The researchers have also been using susceptibility-weighted imaging, amplified MRI, and diffusion MRI. Susceptibility-weighted imaging filters out compounds that distort the magnetic field and allows researchers to see small areas of hemorrhage that wouldn’t ordinarily be visible. Amplified MRI shows the brain in motion. It’s so sensitive that it can capture the movement of the brain as the heart beats and may be useful for detecting brain swelling, another sign of concussion. Diffusion MRI, meanwhile, shows the movement of water molecules along fibers in the brain, which allows clinicians to visualize various fiber tracts that connect parts of the brain.

All these imaging methods show the interior of the brain in complementary ways. More importantly, while an injury from a car accident, for example, might cause enormous changes in the brain, the damage from a concussion may be far more subtle and require more sensitive scans to see.

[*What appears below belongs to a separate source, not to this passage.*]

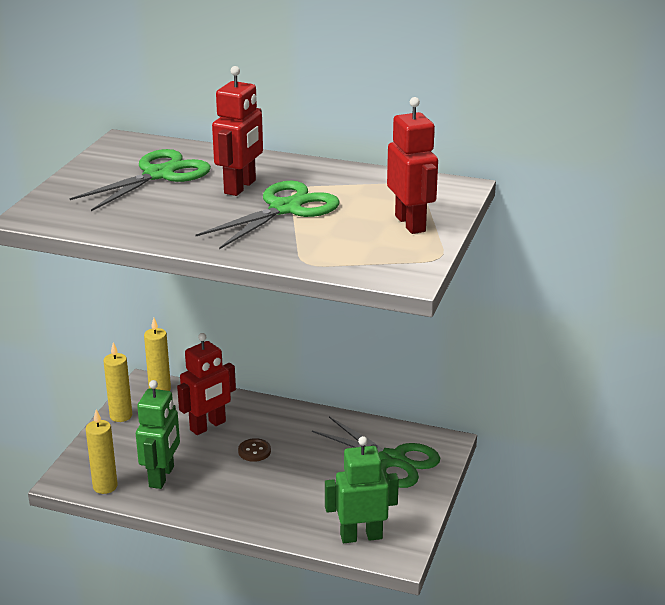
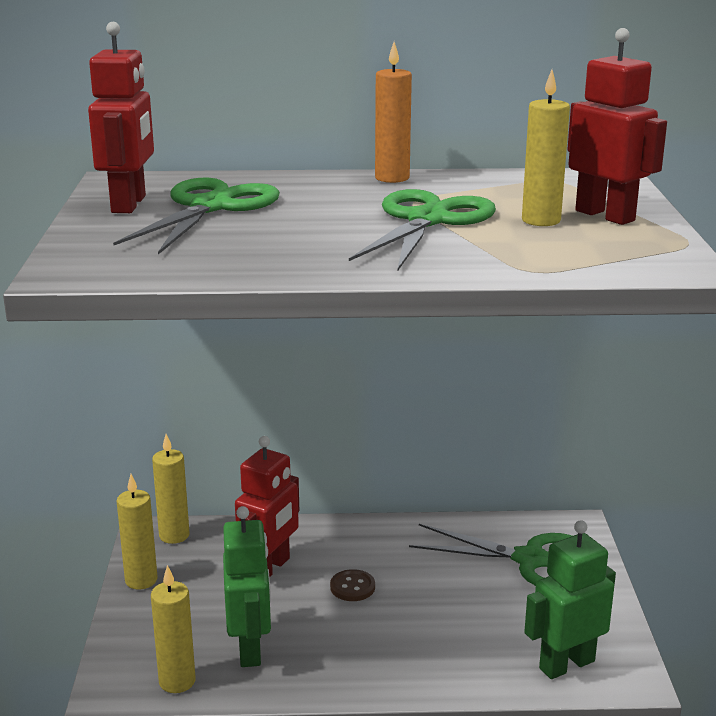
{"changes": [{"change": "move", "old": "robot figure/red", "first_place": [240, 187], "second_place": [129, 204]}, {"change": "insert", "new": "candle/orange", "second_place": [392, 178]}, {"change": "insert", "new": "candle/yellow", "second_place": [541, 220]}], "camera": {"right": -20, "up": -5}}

The goal of these more sensitive scans is for doctors see the concussion in different phases of healing, so they know when it’s safe to allow an athlete to resume training.

Eventually, says Kwon, the researchers hope to devise a series of simple tests that will let them know when a concussion patient has recovered enough to play safely again — and to understand the risks involved with letting that patient back on the field before they’re completely healed.

“The ultimate goal,” says Holdsworth, “is for us to provide tools that can better aid the clinician so they can provide a more accurate diagnosis of concussion and develop a more effective care pathway for their patients.”